**WHAT YOU WILL DO:** The result should be the lines from the one holding "24: (170, 138, 31.53)" to the final line of the records below, repeated exactly and with no pictures.
- Opening Delimiter -
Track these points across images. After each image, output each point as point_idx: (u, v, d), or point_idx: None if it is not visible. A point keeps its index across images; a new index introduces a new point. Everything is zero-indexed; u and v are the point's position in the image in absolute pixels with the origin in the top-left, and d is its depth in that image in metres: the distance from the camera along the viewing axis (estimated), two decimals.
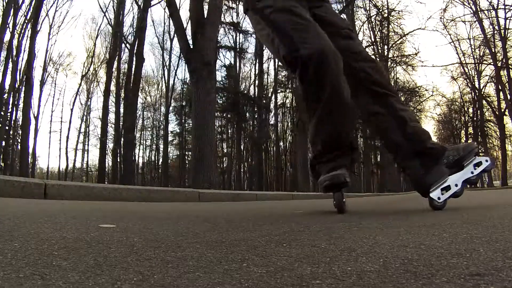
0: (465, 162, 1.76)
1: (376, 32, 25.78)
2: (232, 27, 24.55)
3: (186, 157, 31.18)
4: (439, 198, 1.72)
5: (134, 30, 19.39)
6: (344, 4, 19.52)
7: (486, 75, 28.03)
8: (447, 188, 1.72)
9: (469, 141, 38.73)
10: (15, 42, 19.11)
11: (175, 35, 15.99)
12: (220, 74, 25.06)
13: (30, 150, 19.61)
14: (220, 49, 23.57)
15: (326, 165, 1.82)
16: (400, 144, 1.82)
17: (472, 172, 1.74)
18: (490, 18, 23.25)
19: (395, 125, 1.82)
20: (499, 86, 24.06)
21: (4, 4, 16.16)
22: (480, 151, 35.46)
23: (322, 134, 1.80)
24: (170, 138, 31.53)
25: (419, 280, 0.54)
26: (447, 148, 1.83)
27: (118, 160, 18.83)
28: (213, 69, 8.45)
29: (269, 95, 27.74)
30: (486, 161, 1.77)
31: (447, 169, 1.76)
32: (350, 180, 1.78)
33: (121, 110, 20.03)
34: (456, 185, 1.72)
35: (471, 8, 23.81)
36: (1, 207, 1.81)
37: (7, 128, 20.67)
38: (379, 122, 1.88)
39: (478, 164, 1.75)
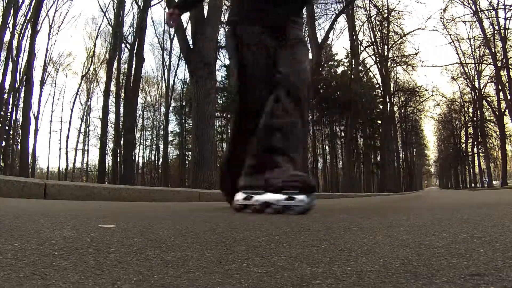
- Closing Delimiter -
**RESULT FOR THIS TASK:**
24: (170, 138, 31.53)
25: (419, 280, 0.54)
26: (447, 148, 1.83)
27: (118, 160, 18.83)
28: (213, 69, 8.45)
29: (269, 95, 27.74)
30: (486, 161, 1.77)
31: (447, 169, 1.76)
32: (350, 180, 1.78)
33: (121, 110, 20.03)
34: (456, 185, 1.72)
35: (471, 8, 23.81)
36: (1, 207, 1.81)
37: (7, 128, 20.67)
38: (379, 122, 1.88)
39: (478, 164, 1.75)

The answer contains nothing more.